EXERCISE SET:
(1) Translate this sentence from the Weeks Bay paddling account into Spanish: "The haunting cry bounced off the wall of fog and wrapped around me like a voice from another realm."
(2) In the Weeks Bay paddling account, write out the section that begins with the words containing "I felt peaceful" and ends with "of the estuary.", character for character.

TEXT SHOWN:
As I paddled through thick, gray-white mist across the mouth of Weeks Bay, the silence was broken by a loon that surfaced nearby. The haunting cry bounced off the wall of fog and wrapped around me like a voice from another realm.
I felt peaceful and quiet, encapsulated by a small radius of open water as I glided through the new year’s eve morning. No sun, no warmth, the only comfort was the shroud of containment hugging me, coating my eyelashes with tiny water droplets.
Up the west side of the bay I traveled–the mostly undeveloped side where natural marsh grasses grow in sandy soil right to the water’s edge. No bulkheads disturbing the natural flow of the tides, wildlife or sand migration. Every paddle stroke yielded sounds magnified by the dense fog….droplets of water sliding off the blade, returning with a plop into the bay from which they came; the wake of water curling off the bow of my board; my own breath, warm against the air as I pulled myself and the twelve and a half foot board through the brackish life-blood of the estuary.

INFORMATION PROVIDED:
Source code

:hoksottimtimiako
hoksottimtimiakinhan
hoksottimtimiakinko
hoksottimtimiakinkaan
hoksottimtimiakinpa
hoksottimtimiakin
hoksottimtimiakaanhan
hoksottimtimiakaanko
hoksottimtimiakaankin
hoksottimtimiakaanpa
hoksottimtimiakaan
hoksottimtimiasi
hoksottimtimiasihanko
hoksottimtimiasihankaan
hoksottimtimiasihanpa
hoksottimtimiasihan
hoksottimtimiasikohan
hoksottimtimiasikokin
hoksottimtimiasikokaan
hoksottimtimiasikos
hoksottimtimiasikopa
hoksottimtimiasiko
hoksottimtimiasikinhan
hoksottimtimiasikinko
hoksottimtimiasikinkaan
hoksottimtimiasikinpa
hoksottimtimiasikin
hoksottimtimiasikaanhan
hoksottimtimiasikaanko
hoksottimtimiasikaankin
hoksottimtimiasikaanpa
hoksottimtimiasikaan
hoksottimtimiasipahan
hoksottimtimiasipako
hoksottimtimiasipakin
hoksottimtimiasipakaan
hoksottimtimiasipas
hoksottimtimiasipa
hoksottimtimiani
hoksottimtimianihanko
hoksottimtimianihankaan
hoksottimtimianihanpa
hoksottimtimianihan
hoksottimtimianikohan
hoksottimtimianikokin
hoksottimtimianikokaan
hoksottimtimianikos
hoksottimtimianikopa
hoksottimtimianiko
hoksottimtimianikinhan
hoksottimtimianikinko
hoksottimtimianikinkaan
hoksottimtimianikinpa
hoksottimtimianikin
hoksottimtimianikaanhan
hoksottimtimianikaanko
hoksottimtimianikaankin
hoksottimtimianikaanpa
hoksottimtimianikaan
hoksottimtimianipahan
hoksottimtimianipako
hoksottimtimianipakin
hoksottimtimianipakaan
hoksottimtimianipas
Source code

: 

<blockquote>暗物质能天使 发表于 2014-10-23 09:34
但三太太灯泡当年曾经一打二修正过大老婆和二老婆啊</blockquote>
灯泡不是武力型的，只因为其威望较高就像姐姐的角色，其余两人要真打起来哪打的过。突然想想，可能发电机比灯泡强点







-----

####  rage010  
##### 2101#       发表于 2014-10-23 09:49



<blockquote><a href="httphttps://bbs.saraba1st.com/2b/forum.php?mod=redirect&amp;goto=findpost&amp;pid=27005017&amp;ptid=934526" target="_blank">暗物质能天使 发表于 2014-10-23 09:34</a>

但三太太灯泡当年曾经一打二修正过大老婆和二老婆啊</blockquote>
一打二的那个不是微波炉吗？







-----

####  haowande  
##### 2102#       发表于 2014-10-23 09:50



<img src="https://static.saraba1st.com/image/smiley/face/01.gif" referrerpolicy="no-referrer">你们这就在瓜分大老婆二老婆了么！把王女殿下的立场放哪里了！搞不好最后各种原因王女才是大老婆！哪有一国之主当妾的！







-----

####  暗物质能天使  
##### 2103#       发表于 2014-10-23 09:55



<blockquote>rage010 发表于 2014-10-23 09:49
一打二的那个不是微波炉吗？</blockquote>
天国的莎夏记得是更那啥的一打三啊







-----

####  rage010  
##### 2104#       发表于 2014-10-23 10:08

ANSWERS BY ITEM NUMBER:
(1) El inquietante grito rebotó contra la pared de niebla y me envolvió como una voz de otro reino.

(2)
I felt peaceful and quiet, encapsulated by a small radius of open water as I glided through the new year’s eve morning. No sun, no warmth, the only comfort was the shroud of containment hugging me, coating my eyelashes with tiny water droplets.
Up the west side of the bay I traveled–the mostly undeveloped side where natural marsh grasses grow in sandy soil right to the water’s edge. No bulkheads disturbing the natural flow of the tides, wildlife or sand migration. Every paddle stroke yielded sounds magnified by the dense fog….droplets of water sliding off the blade, returning with a plop into the bay from which they came; the wake of water curling off the bow of my board; my own breath, warm against the air as I pulled myself and the twelve and a half foot board through the brackish life-blood of the estuary.